◆ **Extracted material**:
Segment Open
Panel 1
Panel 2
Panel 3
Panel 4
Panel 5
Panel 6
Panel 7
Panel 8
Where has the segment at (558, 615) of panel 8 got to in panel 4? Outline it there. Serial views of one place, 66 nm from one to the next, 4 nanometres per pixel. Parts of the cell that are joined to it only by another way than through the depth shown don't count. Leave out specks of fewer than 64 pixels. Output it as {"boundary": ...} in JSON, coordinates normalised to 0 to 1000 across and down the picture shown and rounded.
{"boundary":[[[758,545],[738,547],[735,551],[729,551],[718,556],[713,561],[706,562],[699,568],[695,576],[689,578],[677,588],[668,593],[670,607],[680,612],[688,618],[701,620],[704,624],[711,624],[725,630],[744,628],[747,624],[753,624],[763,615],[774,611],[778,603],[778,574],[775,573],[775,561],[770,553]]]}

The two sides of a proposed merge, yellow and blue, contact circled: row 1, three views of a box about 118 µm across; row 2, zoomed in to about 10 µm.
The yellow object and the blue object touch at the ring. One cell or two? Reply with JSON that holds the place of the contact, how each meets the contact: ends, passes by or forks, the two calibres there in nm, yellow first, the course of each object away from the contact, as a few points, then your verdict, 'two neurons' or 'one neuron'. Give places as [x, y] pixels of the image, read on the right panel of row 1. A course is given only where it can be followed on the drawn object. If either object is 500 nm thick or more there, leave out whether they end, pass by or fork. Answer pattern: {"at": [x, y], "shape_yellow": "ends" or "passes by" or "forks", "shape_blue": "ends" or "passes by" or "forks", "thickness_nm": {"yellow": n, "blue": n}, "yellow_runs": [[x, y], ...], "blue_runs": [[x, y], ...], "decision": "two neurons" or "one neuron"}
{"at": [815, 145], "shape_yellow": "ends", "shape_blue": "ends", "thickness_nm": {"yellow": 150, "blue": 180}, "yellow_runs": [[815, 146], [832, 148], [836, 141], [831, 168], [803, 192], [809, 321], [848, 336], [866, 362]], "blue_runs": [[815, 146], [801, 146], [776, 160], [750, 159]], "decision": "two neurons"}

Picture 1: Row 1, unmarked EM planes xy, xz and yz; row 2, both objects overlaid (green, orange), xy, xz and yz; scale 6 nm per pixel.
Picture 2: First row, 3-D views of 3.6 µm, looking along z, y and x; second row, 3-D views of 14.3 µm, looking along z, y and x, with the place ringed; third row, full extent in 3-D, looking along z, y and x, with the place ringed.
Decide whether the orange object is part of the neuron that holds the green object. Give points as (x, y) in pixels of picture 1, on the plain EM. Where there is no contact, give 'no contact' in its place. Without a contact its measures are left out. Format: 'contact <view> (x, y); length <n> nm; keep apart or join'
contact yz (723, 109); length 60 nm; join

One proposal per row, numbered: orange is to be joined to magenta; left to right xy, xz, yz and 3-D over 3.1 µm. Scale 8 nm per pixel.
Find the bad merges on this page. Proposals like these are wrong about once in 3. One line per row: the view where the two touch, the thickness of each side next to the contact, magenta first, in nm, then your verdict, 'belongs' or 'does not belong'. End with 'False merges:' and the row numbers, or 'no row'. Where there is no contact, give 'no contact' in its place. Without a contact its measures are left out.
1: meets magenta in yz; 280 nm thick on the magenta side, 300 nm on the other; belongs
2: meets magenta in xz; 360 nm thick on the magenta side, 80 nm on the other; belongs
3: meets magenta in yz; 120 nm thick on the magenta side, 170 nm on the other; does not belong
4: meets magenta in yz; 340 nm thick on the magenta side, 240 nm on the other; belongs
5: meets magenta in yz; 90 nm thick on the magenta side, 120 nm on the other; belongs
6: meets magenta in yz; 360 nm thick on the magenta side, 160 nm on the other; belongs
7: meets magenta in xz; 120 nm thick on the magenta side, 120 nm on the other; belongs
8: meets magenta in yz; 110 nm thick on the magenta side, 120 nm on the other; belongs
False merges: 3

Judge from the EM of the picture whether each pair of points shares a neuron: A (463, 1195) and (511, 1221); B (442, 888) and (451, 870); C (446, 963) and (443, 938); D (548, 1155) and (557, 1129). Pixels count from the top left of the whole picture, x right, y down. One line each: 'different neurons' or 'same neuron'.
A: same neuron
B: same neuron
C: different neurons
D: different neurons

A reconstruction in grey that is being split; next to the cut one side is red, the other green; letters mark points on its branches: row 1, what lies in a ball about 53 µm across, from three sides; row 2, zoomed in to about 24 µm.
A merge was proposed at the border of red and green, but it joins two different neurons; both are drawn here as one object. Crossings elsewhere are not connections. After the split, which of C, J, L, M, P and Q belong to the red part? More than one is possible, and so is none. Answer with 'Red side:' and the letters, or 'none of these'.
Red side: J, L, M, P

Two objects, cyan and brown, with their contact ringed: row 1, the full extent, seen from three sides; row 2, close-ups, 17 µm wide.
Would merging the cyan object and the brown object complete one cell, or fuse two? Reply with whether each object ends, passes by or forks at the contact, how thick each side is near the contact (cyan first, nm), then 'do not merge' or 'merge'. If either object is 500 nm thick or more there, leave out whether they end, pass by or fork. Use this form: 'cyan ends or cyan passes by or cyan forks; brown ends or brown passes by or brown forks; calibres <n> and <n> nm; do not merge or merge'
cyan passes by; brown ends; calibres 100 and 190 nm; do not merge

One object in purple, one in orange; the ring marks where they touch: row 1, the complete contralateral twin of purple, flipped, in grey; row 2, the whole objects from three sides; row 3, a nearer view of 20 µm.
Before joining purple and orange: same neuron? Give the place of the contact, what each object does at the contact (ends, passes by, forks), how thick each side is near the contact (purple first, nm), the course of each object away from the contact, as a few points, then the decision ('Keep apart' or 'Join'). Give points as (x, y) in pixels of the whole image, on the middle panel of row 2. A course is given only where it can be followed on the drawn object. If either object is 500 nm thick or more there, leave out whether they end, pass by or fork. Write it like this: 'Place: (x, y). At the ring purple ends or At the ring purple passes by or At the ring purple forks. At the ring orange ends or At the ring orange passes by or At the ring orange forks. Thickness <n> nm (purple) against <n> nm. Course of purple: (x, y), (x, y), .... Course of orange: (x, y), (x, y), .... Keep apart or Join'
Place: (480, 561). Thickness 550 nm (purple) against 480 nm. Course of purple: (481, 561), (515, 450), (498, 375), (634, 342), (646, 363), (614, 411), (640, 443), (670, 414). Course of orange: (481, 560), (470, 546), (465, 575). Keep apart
Segment Closed
◆ **Assignment**: From the data above, count the lines that hold the string "full". Reply with only that number.

◆ **Result below**: 2